Information shown:
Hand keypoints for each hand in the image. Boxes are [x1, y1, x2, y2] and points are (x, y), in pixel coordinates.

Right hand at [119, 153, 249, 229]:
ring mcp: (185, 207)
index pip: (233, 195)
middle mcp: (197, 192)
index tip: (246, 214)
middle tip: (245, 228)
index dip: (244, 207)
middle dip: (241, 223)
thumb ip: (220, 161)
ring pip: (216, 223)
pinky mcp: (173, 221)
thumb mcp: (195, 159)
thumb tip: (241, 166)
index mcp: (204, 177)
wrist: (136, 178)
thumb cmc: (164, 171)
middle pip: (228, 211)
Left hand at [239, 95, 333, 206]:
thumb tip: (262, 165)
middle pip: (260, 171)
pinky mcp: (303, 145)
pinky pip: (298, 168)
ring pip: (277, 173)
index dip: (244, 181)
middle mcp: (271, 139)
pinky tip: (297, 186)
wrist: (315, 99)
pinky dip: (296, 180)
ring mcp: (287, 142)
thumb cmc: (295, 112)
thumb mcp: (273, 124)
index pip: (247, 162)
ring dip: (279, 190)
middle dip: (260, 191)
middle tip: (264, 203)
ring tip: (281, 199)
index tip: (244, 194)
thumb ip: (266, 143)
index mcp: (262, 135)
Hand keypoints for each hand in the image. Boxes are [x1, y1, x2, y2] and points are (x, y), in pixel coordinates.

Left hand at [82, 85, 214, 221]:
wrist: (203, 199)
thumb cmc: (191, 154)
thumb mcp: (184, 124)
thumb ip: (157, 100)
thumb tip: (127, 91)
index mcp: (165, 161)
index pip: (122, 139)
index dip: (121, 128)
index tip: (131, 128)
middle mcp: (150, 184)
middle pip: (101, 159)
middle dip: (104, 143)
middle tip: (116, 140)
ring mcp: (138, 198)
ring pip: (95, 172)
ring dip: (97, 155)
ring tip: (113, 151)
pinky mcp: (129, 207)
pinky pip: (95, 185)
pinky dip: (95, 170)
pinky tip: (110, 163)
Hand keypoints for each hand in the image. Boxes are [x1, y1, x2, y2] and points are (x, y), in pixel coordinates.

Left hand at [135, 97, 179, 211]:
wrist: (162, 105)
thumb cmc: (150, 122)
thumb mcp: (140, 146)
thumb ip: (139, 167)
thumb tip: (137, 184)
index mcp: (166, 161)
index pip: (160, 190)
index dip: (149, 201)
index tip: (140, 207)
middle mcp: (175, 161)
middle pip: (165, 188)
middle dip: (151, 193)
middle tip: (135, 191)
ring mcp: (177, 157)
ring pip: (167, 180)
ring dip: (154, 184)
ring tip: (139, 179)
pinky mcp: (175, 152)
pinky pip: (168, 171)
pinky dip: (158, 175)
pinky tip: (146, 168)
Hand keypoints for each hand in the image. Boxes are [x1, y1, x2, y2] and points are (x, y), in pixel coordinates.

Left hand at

--

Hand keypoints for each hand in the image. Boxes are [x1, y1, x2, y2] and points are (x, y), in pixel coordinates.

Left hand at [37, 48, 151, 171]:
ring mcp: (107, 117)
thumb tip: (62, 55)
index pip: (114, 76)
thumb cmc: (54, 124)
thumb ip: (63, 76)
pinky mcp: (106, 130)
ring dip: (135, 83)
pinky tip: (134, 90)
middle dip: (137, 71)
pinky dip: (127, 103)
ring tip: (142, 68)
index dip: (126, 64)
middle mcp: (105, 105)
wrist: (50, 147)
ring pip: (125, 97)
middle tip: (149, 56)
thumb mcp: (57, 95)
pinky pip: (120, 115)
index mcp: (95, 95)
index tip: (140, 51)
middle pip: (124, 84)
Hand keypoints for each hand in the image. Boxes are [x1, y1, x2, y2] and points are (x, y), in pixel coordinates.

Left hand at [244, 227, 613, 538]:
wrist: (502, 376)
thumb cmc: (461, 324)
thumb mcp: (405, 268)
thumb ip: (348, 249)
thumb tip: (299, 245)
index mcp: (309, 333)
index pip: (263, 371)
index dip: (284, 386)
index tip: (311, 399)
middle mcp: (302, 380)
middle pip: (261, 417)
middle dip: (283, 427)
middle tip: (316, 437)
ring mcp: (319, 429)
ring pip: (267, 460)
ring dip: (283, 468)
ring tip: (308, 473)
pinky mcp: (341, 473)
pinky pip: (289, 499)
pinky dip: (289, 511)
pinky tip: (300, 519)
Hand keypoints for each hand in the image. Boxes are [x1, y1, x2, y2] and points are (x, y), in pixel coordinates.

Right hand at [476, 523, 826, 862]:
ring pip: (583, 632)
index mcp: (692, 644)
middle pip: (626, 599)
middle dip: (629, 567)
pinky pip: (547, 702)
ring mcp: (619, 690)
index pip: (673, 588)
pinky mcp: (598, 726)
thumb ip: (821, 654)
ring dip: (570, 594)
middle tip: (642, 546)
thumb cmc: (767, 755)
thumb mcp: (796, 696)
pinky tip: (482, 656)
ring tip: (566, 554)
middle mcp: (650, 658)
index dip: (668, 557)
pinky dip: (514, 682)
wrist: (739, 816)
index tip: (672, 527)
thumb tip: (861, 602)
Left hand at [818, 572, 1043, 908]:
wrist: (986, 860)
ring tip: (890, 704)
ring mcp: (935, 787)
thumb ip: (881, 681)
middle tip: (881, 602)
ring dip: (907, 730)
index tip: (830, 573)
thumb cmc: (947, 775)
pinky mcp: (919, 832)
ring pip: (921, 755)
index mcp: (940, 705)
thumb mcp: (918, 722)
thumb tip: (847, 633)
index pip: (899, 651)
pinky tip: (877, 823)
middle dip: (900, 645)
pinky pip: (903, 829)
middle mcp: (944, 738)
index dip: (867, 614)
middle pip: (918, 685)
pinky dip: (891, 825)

...

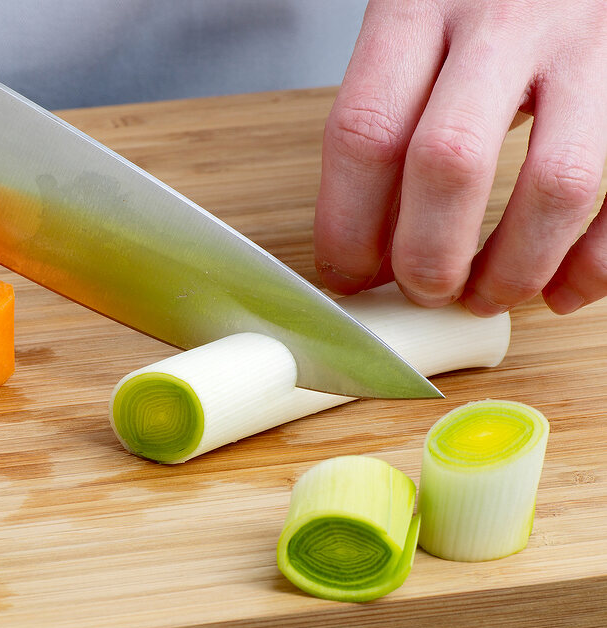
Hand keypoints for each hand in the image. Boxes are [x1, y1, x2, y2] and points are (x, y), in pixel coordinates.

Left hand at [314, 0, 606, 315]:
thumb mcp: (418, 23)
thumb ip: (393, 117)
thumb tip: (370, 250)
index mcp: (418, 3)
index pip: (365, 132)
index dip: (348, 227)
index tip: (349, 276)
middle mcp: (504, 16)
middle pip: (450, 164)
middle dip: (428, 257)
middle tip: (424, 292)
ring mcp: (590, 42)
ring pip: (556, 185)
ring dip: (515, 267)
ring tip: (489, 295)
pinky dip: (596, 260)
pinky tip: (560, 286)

Assignment:
In the listing above, locate the line with "wrist: (203, 199)" and the line with "middle tip: (116, 140)", then extract exactly those lines and every line between them, and nothing more.

Reply:
wrist: (203, 199)
thumb cmc: (191, 154)
thumb mcp: (184, 124)
thumb ip: (157, 100)
thumb tip: (127, 91)
index mcp: (165, 161)
index pip: (122, 139)
index dip: (121, 128)
index tip: (131, 128)
middle mcp: (150, 184)
middle pip: (101, 159)
middle dip: (104, 143)
middle tip: (116, 140)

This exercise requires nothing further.